··· Stored data
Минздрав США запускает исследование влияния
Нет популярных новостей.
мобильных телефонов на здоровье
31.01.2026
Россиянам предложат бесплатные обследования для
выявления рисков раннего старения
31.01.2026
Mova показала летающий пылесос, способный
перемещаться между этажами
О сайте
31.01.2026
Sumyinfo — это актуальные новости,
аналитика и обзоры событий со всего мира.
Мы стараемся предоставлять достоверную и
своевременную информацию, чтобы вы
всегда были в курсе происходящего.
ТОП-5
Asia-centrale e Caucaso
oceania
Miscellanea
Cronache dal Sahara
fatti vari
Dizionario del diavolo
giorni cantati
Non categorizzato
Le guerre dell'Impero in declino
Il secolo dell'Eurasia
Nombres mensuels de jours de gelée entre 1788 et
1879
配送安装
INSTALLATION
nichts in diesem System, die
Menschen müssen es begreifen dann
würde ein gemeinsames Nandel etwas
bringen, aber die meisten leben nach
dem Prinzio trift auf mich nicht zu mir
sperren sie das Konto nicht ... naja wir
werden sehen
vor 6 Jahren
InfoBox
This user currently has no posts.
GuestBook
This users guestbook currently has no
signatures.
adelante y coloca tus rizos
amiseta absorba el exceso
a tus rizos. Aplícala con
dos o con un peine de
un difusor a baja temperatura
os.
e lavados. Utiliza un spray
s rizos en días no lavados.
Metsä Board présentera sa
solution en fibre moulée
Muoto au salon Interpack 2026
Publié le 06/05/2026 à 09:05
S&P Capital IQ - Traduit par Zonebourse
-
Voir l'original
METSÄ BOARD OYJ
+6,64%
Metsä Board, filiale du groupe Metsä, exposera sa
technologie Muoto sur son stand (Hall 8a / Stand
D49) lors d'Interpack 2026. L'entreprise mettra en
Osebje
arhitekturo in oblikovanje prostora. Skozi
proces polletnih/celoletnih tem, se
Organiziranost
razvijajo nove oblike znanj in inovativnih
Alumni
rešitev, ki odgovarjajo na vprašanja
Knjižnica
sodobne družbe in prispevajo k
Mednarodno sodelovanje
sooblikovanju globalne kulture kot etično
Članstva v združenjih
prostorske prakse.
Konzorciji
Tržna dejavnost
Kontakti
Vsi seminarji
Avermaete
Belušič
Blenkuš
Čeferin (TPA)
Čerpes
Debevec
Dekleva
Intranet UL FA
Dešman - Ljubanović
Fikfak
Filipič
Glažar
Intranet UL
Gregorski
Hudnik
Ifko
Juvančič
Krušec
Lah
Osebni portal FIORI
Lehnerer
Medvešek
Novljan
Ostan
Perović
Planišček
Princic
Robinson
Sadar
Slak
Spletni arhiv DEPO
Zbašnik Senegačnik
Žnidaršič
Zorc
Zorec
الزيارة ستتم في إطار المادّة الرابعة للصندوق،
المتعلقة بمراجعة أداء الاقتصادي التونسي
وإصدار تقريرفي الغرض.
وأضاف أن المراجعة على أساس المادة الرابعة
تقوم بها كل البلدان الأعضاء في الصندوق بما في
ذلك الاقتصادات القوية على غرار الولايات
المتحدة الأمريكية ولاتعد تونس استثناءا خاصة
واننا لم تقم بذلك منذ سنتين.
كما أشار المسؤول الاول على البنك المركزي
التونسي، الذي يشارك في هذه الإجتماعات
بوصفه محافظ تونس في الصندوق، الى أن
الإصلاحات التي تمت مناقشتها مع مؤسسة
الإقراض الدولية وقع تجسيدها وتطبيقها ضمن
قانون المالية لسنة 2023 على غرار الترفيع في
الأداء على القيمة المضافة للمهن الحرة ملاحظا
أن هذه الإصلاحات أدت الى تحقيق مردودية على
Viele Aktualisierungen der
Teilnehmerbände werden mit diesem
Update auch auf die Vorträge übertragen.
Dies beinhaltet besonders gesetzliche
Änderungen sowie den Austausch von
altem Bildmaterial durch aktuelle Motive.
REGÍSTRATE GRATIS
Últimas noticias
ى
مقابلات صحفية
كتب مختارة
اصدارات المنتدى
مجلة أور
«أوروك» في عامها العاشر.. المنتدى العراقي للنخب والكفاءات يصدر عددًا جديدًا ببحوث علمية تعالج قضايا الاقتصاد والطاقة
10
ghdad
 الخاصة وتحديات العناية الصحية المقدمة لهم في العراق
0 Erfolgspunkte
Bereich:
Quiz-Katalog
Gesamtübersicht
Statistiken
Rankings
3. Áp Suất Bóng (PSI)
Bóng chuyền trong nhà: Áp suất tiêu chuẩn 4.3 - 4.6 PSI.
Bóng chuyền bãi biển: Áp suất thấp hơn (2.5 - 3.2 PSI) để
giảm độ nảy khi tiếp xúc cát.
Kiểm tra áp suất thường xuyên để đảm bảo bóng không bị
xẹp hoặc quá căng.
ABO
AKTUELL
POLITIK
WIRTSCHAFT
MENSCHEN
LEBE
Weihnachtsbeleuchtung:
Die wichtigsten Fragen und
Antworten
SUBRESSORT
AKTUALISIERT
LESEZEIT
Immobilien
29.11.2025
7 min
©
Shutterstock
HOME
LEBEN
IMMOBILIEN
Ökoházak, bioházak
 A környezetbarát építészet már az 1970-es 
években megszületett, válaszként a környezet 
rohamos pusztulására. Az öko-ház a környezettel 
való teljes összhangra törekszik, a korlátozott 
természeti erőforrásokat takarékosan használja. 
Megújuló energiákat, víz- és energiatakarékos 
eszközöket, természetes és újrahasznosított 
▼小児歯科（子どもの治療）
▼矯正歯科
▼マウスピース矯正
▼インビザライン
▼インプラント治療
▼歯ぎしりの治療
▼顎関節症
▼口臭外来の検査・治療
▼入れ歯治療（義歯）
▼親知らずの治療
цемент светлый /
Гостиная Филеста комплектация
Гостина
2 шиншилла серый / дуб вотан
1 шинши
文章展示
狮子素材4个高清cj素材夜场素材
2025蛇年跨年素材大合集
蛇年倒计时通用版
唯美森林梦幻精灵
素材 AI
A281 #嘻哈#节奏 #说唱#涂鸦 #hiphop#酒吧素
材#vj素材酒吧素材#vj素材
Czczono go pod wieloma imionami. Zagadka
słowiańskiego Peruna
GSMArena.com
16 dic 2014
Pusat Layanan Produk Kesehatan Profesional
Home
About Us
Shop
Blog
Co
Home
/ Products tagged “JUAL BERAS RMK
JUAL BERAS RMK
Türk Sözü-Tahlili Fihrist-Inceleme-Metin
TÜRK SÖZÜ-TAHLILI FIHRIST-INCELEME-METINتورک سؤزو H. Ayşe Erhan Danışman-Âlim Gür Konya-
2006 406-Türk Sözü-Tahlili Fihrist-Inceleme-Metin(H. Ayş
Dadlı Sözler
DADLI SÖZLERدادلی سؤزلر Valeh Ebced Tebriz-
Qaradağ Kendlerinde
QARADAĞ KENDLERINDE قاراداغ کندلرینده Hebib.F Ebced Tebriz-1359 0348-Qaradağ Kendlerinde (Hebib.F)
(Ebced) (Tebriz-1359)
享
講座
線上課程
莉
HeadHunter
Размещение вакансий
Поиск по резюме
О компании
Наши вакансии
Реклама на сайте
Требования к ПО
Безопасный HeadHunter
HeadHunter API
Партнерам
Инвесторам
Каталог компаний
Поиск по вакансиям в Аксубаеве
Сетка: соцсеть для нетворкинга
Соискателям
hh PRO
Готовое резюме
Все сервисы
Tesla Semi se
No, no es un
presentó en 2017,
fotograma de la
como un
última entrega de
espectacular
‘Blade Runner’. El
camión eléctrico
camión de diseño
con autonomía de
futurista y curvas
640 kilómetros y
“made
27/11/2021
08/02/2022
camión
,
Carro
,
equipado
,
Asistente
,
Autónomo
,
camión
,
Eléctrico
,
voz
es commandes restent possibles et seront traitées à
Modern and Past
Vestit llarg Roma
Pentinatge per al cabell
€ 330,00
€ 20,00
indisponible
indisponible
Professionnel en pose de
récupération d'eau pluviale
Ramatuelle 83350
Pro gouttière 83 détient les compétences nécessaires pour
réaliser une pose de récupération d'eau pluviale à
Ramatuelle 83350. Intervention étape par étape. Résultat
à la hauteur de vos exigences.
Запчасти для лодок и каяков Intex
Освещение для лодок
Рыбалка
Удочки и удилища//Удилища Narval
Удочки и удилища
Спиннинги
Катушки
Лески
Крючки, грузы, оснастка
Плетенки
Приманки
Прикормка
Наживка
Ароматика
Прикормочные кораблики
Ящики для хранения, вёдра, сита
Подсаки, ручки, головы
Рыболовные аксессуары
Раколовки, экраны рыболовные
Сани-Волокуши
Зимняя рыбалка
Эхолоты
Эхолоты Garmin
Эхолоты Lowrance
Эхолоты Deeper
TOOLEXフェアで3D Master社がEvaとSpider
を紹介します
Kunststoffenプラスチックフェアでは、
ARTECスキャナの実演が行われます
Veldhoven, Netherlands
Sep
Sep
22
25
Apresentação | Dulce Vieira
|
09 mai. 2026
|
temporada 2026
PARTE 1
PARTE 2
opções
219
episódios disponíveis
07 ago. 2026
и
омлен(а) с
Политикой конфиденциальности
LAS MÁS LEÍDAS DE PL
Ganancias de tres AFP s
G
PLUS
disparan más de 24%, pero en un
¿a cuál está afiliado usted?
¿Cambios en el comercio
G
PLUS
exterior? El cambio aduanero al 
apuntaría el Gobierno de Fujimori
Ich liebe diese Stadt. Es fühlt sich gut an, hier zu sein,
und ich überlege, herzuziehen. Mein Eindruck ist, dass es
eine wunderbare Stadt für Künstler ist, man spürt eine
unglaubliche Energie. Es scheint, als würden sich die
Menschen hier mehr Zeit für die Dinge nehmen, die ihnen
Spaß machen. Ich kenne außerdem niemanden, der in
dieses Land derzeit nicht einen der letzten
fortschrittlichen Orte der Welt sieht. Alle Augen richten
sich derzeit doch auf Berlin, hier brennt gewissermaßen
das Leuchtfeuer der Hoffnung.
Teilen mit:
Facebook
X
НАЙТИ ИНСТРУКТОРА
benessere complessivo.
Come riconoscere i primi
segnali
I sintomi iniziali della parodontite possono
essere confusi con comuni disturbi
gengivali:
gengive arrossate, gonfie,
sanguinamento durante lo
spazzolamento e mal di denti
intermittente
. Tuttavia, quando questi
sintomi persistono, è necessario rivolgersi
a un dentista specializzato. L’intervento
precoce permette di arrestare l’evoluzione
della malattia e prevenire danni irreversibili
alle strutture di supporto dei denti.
······
• **Task requirements**
Every line in the data above that includes the word "Kendlerinde" should be copied.

• **Answer to this task**
Qaradağ Kendlerinde
QARADAĞ KENDLERINDE قاراداغ کندلرینده Hebib.F Ebced Tebriz-1359 0348-Qaradağ Kendlerinde (Hebib.F)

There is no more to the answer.